There is a sign on the highway, SS448, to point the unwary in the direction of this little hideaway. The sign to the isolated chapel is not too terribly visible which is nice because if you are here you know something not known to many.
The main road perched above the timeless Tiber River was only built in the early 1960's when I was a child. Before that development this valley was almost inaccessible to the outside world.
The road was quite a feat of engineering.
But it turns out the engineers have been at work down in the valley too. When I used to walk through the woods to this Little Easter chapel this road was little more than a wide trail.
We parked our car up at the main road because I had no idea the trail had been widened and smoothed and made passable. "It's a nice walk," my ever supportive wife grunted in the late afternoon heat.
It took a bit but we got there.
I was reminiscing about how much things have changed and how cute and lost in space and rime this little place used to be when a Godly figure stepped out. Bloody hell, things have changed, no one used to live here.

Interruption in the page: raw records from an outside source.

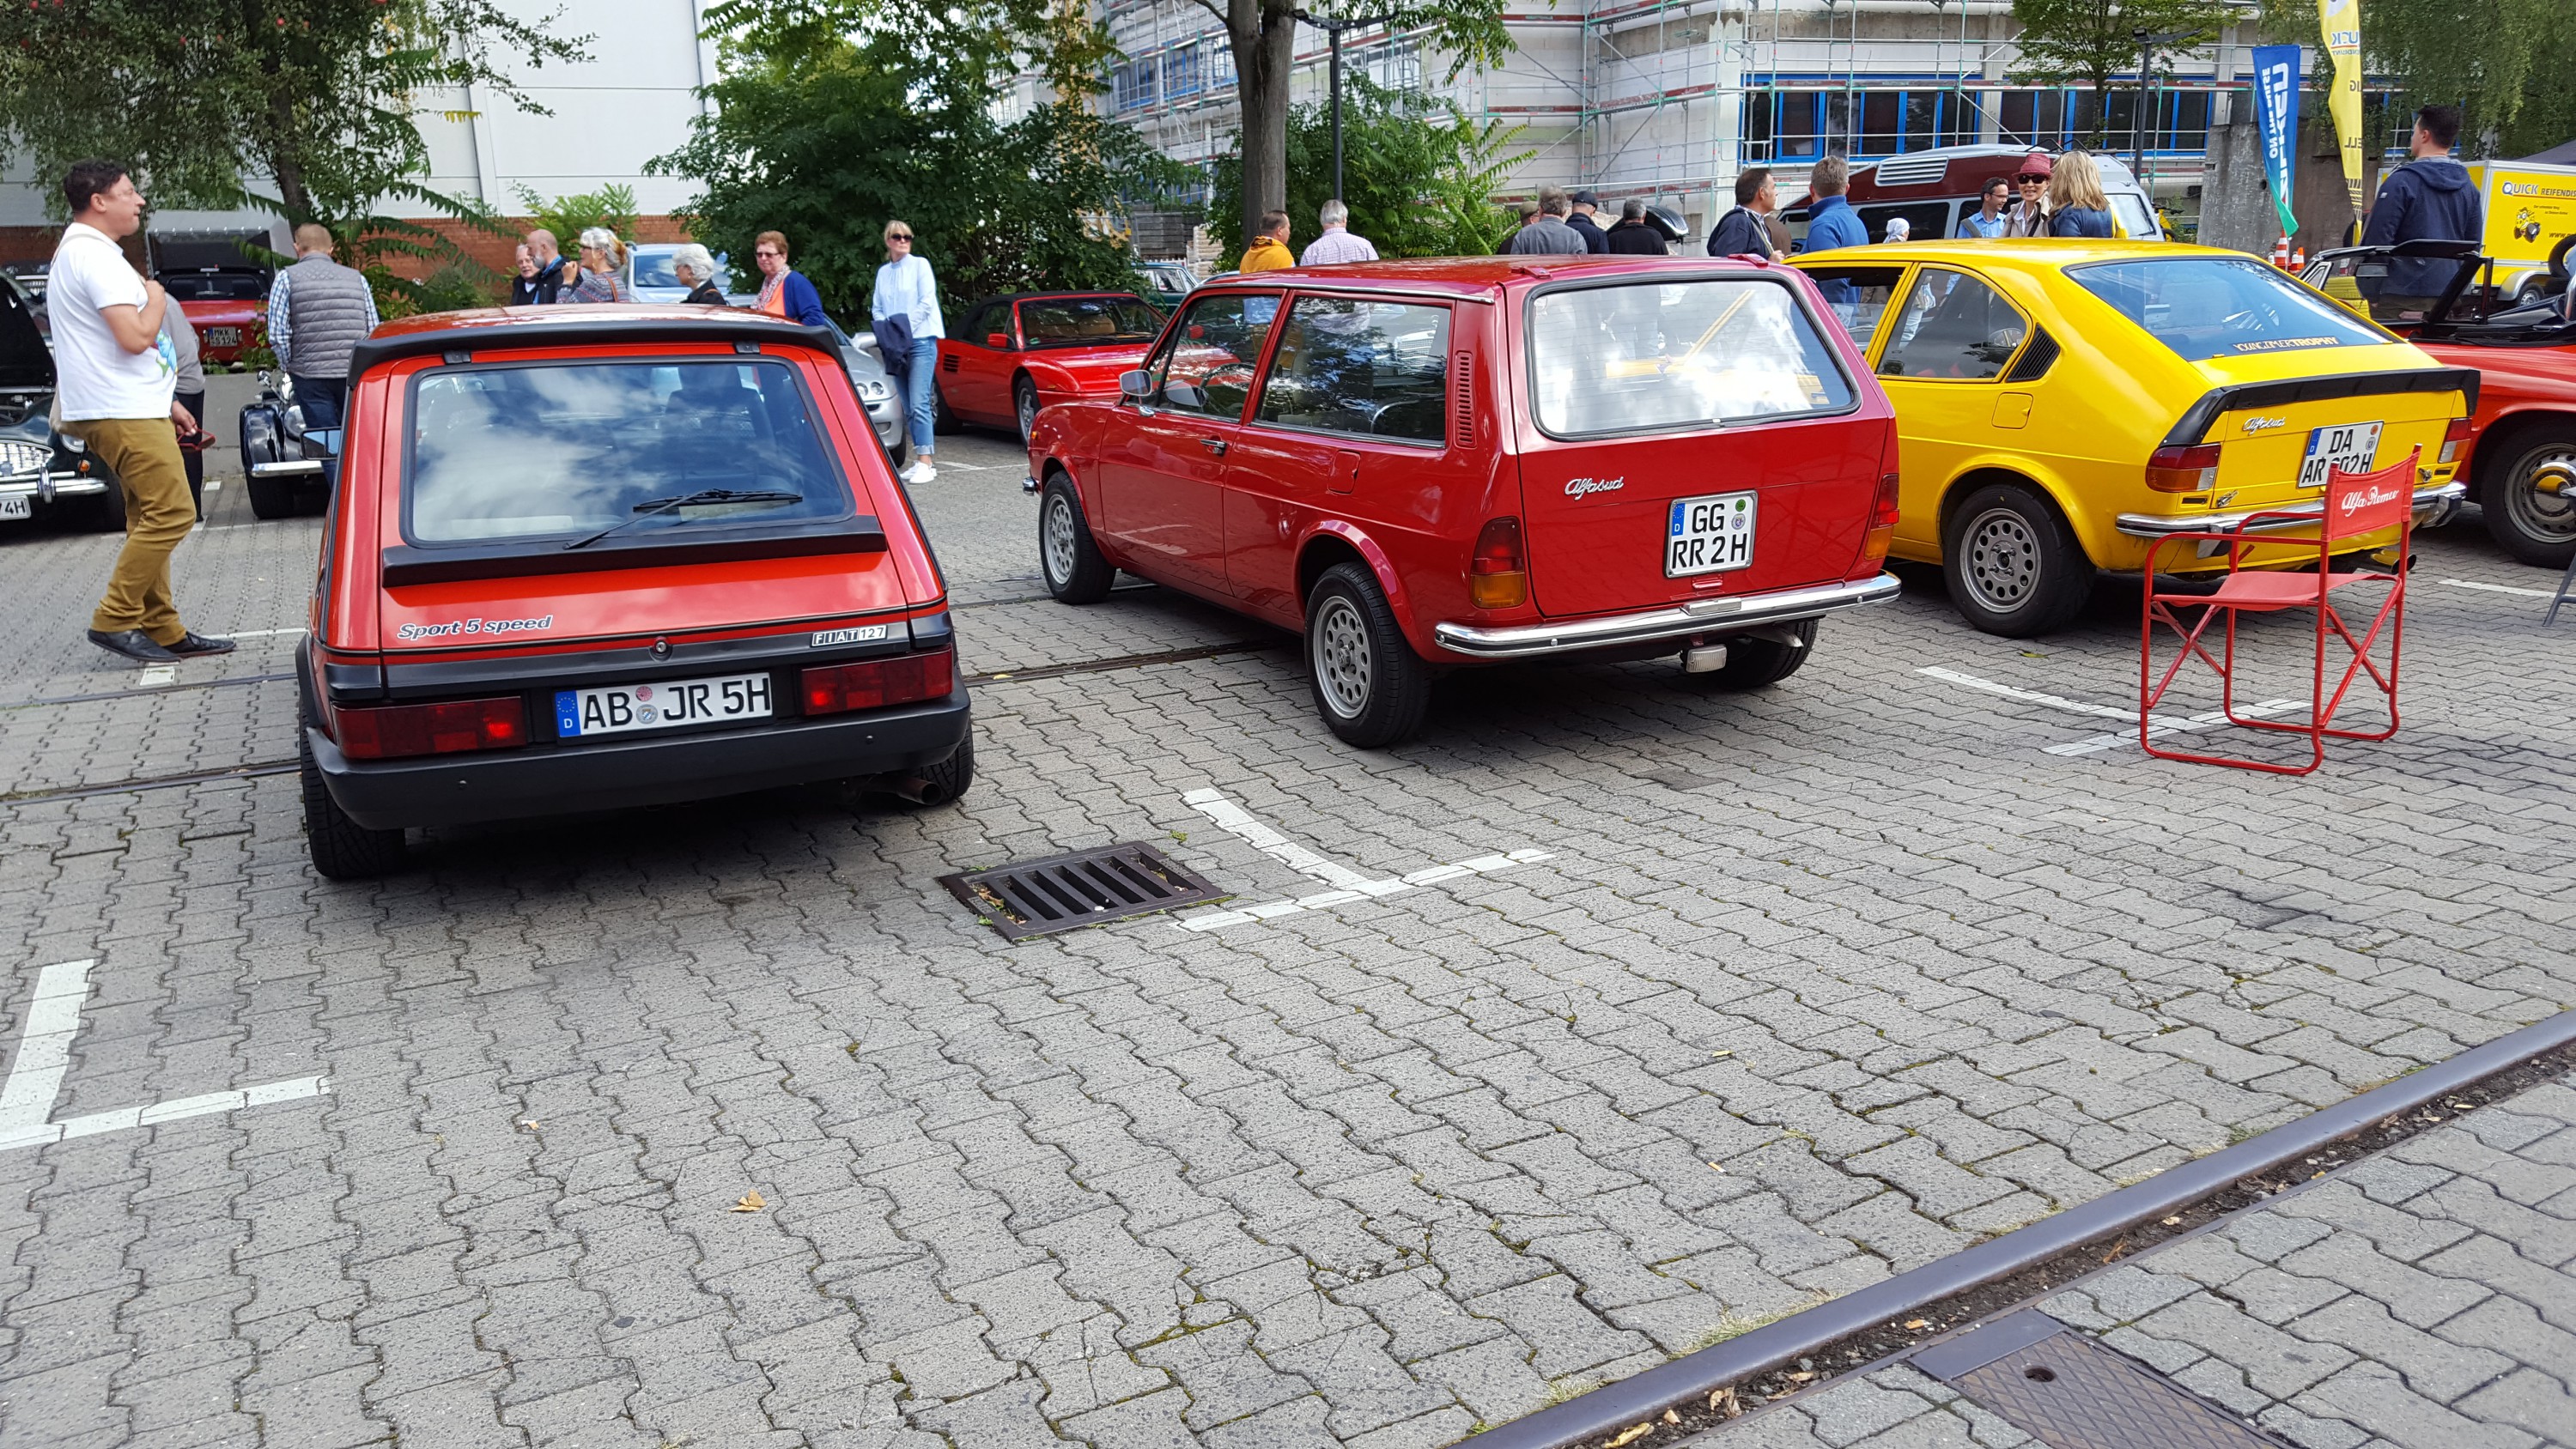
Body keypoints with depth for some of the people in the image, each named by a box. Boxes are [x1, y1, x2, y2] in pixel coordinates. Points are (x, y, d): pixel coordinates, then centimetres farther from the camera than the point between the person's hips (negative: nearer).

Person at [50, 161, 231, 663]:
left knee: (150, 520, 11)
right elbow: (135, 337, -23)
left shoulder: (80, 251, 22)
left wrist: (166, 401, 25)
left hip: (131, 409, 11)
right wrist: (156, 298, -3)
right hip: (123, 413, -11)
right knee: (170, 514, -12)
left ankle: (162, 629, 14)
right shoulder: (94, 255, -14)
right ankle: (115, 621, -7)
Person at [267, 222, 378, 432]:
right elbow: (374, 330, 6)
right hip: (356, 375, 2)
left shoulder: (287, 278, 3)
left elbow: (277, 334, -4)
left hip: (312, 377, -2)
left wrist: (287, 365, 11)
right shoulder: (357, 278, 11)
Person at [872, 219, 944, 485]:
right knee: (909, 408, 5)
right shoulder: (883, 272, 15)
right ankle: (924, 461, 8)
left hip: (921, 341, -5)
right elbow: (876, 308, 16)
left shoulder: (920, 265, 2)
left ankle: (925, 462, -15)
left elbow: (927, 302, -6)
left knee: (919, 404, -14)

"I'm here on a retreat, to spend some time as a hermit," Brother Giancarlo smiled, leaving me stuttering apologetically about disturbing him. My wife was panting and muttering something about a glass of water but unluckily for her he spoke no English, and even more unluckily for her I was too stunned to translate for her.

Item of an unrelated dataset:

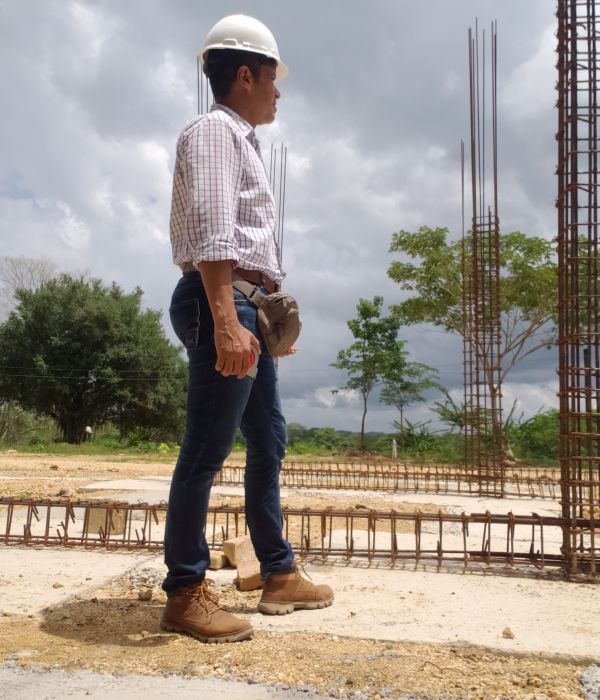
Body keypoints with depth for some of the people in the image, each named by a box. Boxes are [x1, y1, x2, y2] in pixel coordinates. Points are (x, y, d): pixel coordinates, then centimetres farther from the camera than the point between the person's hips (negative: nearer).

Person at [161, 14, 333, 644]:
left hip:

He gave us a tour of the chapel dedicated to what Italians call the "little Easter" or Pasquarella. Many communities celebrate this holiday at the end of Christmas festivities but as I recall we used to celebrate Mass here the Sunday after Easter. Why? I haven't a clue and in those days no one encouraged me to ask questions.
It's a pretty spot deep in the woods, a place of peace and contemplation. It's so charming it almost makes you want to join the cheerful friar and become a catholic again and believe in nonsense again. But time has passed and age and aggravation have replaced innocence and contraception still makes more sense than immaculate conception.
The good friar gave us a quick tour of the interior of the chapel which for some reason I felt shy about photographing and off we clumped. The friar followed us a few minutes later,something about having to go into town to pick up a forgotten trifle. My wife was emanating loud vibes at that point, possibly in reference to the large bottle of water he was carrying under his arm. I dare say she was also thinking about a ride out of this delightful place but our hermitical friar was having none of it. Off he drove with a cheerful wave but without us and with his bottle of water intact.
To add to our mid summer flagellation we had to walk out past the water pumping station, of all things, built here with European Union funds. You'd think they could have put in a faucet for the comfort of distressed pilgrims.
No such luck.
"I cannot believe we walked in here without a bottle of water," my wife muttered. Had she been a lesser woman she might have blamed me for her distress. As it was we just enjoyed the view.
Now ask yourself this: how can there not be a God to create such lovely formerly hidden spots on this burned-out planet of ours?